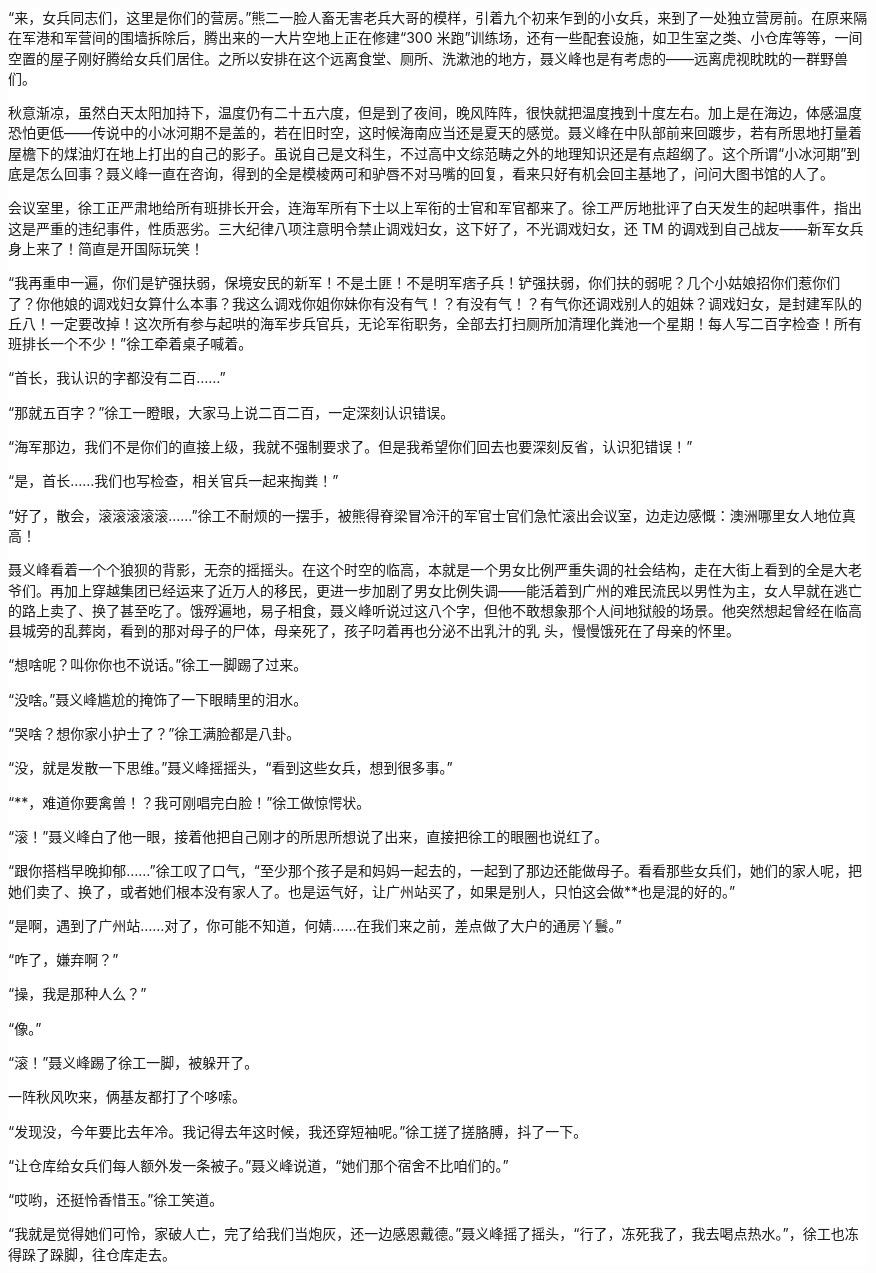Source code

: “来，女兵同志们，这里是你们的营房。”熊二一脸人畜无害老兵大哥的模样，引着九个初来乍到的小女兵，来到了一处独立营房前。在原来隔在军港和军营间的围墙拆除后，腾出来的一大片空地上正在修建“300 米跑”训练场，还有一些配套设施，如卫生室之类、小仓库等等，一间空置的屋子刚好腾给女兵们居住。之所以安排在这个远离食堂、厕所、洗漱池的地方，聂义峰也是有考虑的——远离虎视眈眈的一群野兽们。

秋意渐凉，虽然白天太阳加持下，温度仍有二十五六度，但是到了夜间，晚风阵阵，很快就把温度拽到十度左右。加上是在海边，体感温度恐怕更低——传说中的小冰河期不是盖的，若在旧时空，这时候海南应当还是夏天的感觉。聂义峰在中队部前来回踱步，若有所思地打量着屋檐下的煤油灯在地上打出的自己的影子。虽说自己是文科生，不过高中文综范畴之外的地理知识还是有点超纲了。这个所谓“小冰河期”到底是怎么回事？聂义峰一直在咨询，得到的全是模棱两可和驴唇不对马嘴的回复，看来只好有机会回主基地了，问问大图书馆的人了。

会议室里，徐工正严肃地给所有班排长开会，连海军所有下士以上军衔的士官和军官都来了。徐工严厉地批评了白天发生的起哄事件，指出这是严重的违纪事件，性质恶劣。三大纪律八项注意明令禁止调戏妇女，这下好了，不光调戏妇女，还 TM 的调戏到自己战友——新军女兵身上来了！简直是开国际玩笑！

“我再重申一遍，你们是铲强扶弱，保境安民的新军！不是土匪！不是明军痞子兵！铲强扶弱，你们扶的弱呢？几个小姑娘招你们惹你们了？你他娘的调戏妇女算什么本事？我这么调戏你姐你妹你有没有气！？有没有气！？有气你还调戏别人的姐妹？调戏妇女，是封建军队的丘八！一定要改掉！这次所有参与起哄的海军步兵官兵，无论军衔职务，全部去打扫厕所加清理化粪池一个星期！每人写二百字检查！所有班排长一个不少！”徐工牵着桌子喊着。

“首长，我认识的字都没有二百……”

“那就五百字？”徐工一瞪眼，大家马上说二百二百，一定深刻认识错误。

“海军那边，我们不是你们的直接上级，我就不强制要求了。但是我希望你们回去也要深刻反省，认识犯错误！”

“是，首长……我们也写检查，相关官兵一起来掏粪！”

“好了，散会，滚滚滚滚滚……”徐工不耐烦的一摆手，被熊得脊梁冒冷汗的军官士官们急忙滚出会议室，边走边感慨：澳洲哪里女人地位真高！

聂义峰看着一个个狼狈的背影，无奈的摇摇头。在这个时空的临高，本就是一个男女比例严重失调的社会结构，走在大街上看到的全是大老爷们。再加上穿越集团已经运来了近万人的移民，更进一步加剧了男女比例失调——能活着到广州的难民流民以男性为主，女人早就在逃亡的路上卖了、换了甚至吃了。饿殍遍地，易子相食，聂义峰听说过这八个字，但他不敢想象那个人间地狱般的场景。他突然想起曾经在临高县城旁的乱葬岗，看到的那对母子的尸体，母亲死了，孩子叼着再也分泌不出乳汁的乳 头，慢慢饿死在了母亲的怀里。

“想啥呢？叫你你也不说话。”徐工一脚踢了过来。

“没啥。”聂义峰尴尬的掩饰了一下眼睛里的泪水。

“哭啥？想你家小护士了？”徐工满脸都是八卦。

“没，就是发散一下思维。”聂义峰摇摇头，“看到这些女兵，想到很多事。”

“\*\*，难道你要禽兽！？我可刚唱完白脸！”徐工做惊愕状。

“滚！”聂义峰白了他一眼，接着他把自己刚才的所思所想说了出来，直接把徐工的眼圈也说红了。

“跟你搭档早晚抑郁……”徐工叹了口气，“至少那个孩子是和妈妈一起去的，一起到了那边还能做母子。看看那些女兵们，她们的家人呢，把她们卖了、换了，或者她们根本没有家人了。也是运气好，让广州站买了，如果是别人，只怕这会做\*\*也是混的好的。”

“是啊，遇到了广州站……对了，你可能不知道，何婧……在我们来之前，差点做了大户的通房丫鬟。”

“咋了，嫌弃啊？”

“操，我是那种人么？”

“像。”

“滚！”聂义峰踢了徐工一脚，被躲开了。

一阵秋风吹来，俩基友都打了个哆嗦。

“发现没，今年要比去年冷。我记得去年这时候，我还穿短袖呢。”徐工搓了搓胳膊，抖了一下。

“让仓库给女兵们每人额外发一条被子。”聂义峰说道，“她们那个宿舍不比咱们的。”

“哎哟，还挺怜香惜玉。”徐工笑道。

“我就是觉得她们可怜，家破人亡，完了给我们当炮灰，还一边感恩戴德。”聂义峰摇了摇头，“行了，冻死我了，我去喝点热水。”，徐工也冻得跺了跺脚，往仓库走去。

---+---

Reproduce the listing above word for word, leaving out the picture.

- **Response area**
Source code

: “来，女兵同志们，这里是你们的营房。”熊二一脸人畜无害老兵大哥的模样，引着九个初来乍到的小女兵，来到了一处独立营房前。在原来隔在军港和军营间的围墙拆除后，腾出来的一大片空地上正在修建“300 米跑”训练场，还有一些配套设施，如卫生室之类、小仓库等等，一间空置的屋子刚好腾给女兵们居住。之所以安排在这个远离食堂、厕所、洗漱池的地方，聂义峰也是有考虑的——远离虎视眈眈的一群野兽们。

秋意渐凉，虽然白天太阳加持下，温度仍有二十五六度，但是到了夜间，晚风阵阵，很快就把温度拽到十度左右。加上是在海边，体感温度恐怕更低——传说中的小冰河期不是盖的，若在旧时空，这时候海南应当还是夏天的感觉。聂义峰在中队部前来回踱步，若有所思地打量着屋檐下的煤油灯在地上打出的自己的影子。虽说自己是文科生，不过高中文综范畴之外的地理知识还是有点超纲了。这个所谓“小冰河期”到底是怎么回事？聂义峰一直在咨询，得到的全是模棱两可和驴唇不对马嘴的回复，看来只好有机会回主基地了，问问大图书馆的人了。

会议室里，徐工正严肃地给所有班排长开会，连海军所有下士以上军衔的士官和军官都来了。徐工严厉地批评了白天发生的起哄事件，指出这是严重的违纪事件，性质恶劣。三大纪律八项注意明令禁止调戏妇女，这下好了，不光调戏妇女，还 TM 的调戏到自己战友——新军女兵身上来了！简直是开国际玩笑！

“我再重申一遍，你们是铲强扶弱，保境安民的新军！不是土匪！不是明军痞子兵！铲强扶弱，你们扶的弱呢？几个小姑娘招你们惹你们了？你他娘的调戏妇女算什么本事？我这么调戏你姐你妹你有没有气！？有没有气！？有气你还调戏别人的姐妹？调戏妇女，是封建军队的丘八！一定要改掉！这次所有参与起哄的海军步兵官兵，无论军衔职务，全部去打扫厕所加清理化粪池一个星期！每人写二百字检查！所有班排长一个不少！”徐工牵着桌子喊着。

“首长，我认识的字都没有二百……”

“那就五百字？”徐工一瞪眼，大家马上说二百二百，一定深刻认识错误。

“海军那边，我们不是你们的直接上级，我就不强制要求了。但是我希望你们回去也要深刻反省，认识犯错误！”

“是，首长……我们也写检查，相关官兵一起来掏粪！”

“好了，散会，滚滚滚滚滚……”徐工不耐烦的一摆手，被熊得脊梁冒冷汗的军官士官们急忙滚出会议室，边走边感慨：澳洲哪里女人地位真高！

聂义峰看着一个个狼狈的背影，无奈的摇摇头。在这个时空的临高，本就是一个男女比例严重失调的社会结构，走在大街上看到的全是大老爷们。再加上穿越集团已经运来了近万人的移民，更进一步加剧了男女比例失调——能活着到广州的难民流民以男性为主，女人早就在逃亡的路上卖了、换了甚至吃了。饿殍遍地，易子相食，聂义峰听说过这八个字，但他不敢想象那个人间地狱般的场景。他突然想起曾经在临高县城旁的乱葬岗，看到的那对母子的尸体，母亲死了，孩子叼着再也分泌不出乳汁的乳 头，慢慢饿死在了母亲的怀里。

“想啥呢？叫你你也不说话。”徐工一脚踢了过来。

“没啥。”聂义峰尴尬的掩饰了一下眼睛里的泪水。

“哭啥？想你家小护士了？”徐工满脸都是八卦。

“没，就是发散一下思维。”聂义峰摇摇头，“看到这些女兵，想到很多事。”

“\*\*，难道你要禽兽！？我可刚唱完白脸！”徐工做惊愕状。

“滚！”聂义峰白了他一眼，接着他把自己刚才的所思所想说了出来，直接把徐工的眼圈也说红了。

“跟你搭档早晚抑郁……”徐工叹了口气，“至少那个孩子是和妈妈一起去的，一起到了那边还能做母子。看看那些女兵们，她们的家人呢，把她们卖了、换了，或者她们根本没有家人了。也是运气好，让广州站买了，如果是别人，只怕这会做\*\*也是混的好的。”

“是啊，遇到了广州站……对了，你可能不知道，何婧……在我们来之前，差点做了大户的通房丫鬟。”

“咋了，嫌弃啊？”

“操，我是那种人么？”

“像。”

“滚！”聂义峰踢了徐工一脚，被躲开了。

一阵秋风吹来，俩基友都打了个哆嗦。

“发现没，今年要比去年冷。我记得去年这时候，我还穿短袖呢。”徐工搓了搓胳膊，抖了一下。

“让仓库给女兵们每人额外发一条被子。”聂义峰说道，“她们那个宿舍不比咱们的。”

“哎哟，还挺怜香惜玉。”徐工笑道。

“我就是觉得她们可怜，家破人亡，完了给我们当炮灰，还一边感恩戴德。”聂义峰摇了摇头，“行了，冻死我了，我去喝点热水。”，徐工也冻得跺了跺脚，往仓库走去。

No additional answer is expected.